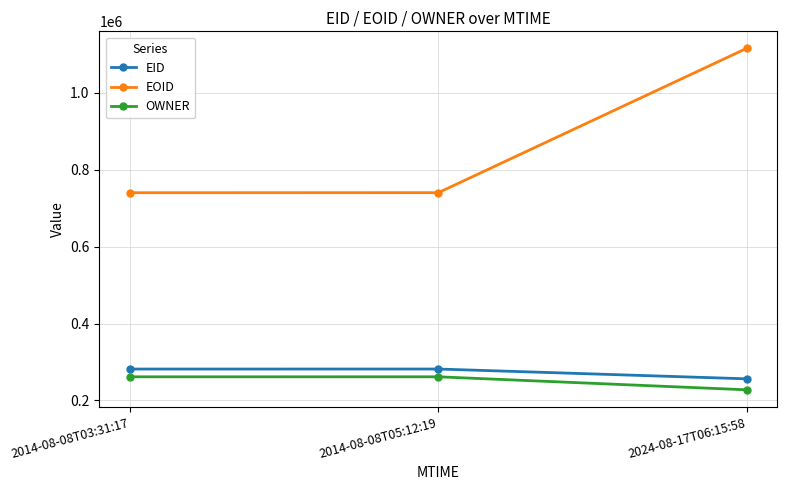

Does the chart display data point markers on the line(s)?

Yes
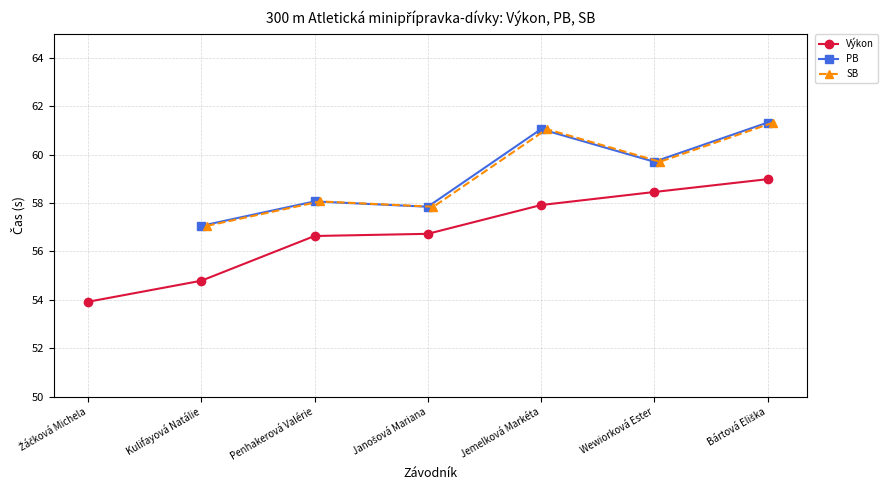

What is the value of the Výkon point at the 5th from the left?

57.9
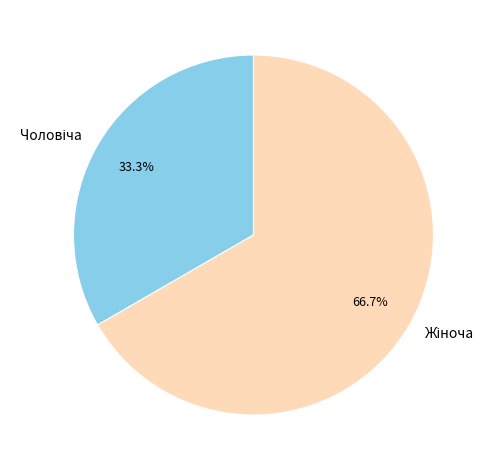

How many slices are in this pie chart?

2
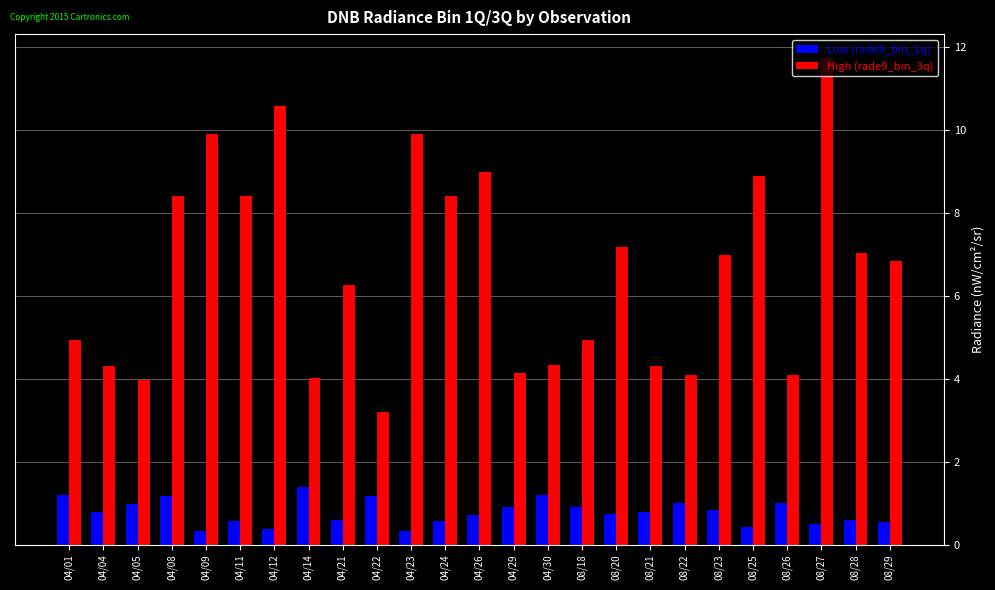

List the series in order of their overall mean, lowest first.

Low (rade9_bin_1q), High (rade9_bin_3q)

• **INSTRUCTIONS FOR THE TASK**: Swap every "chart" in the data above for "graph", keeping everything else the same, and leave the pictures out of your answer.

• **YOUR RESPONSE**:
Does the graph display data point markers on the line(s)?

Yes

What is the value of the Výkon point at the 5th from the left?

57.9

How many slices are in this pie graph?

2

List the series in order of their overall mean, lowest first.

Low (rade9_bin_1q), High (rade9_bin_3q)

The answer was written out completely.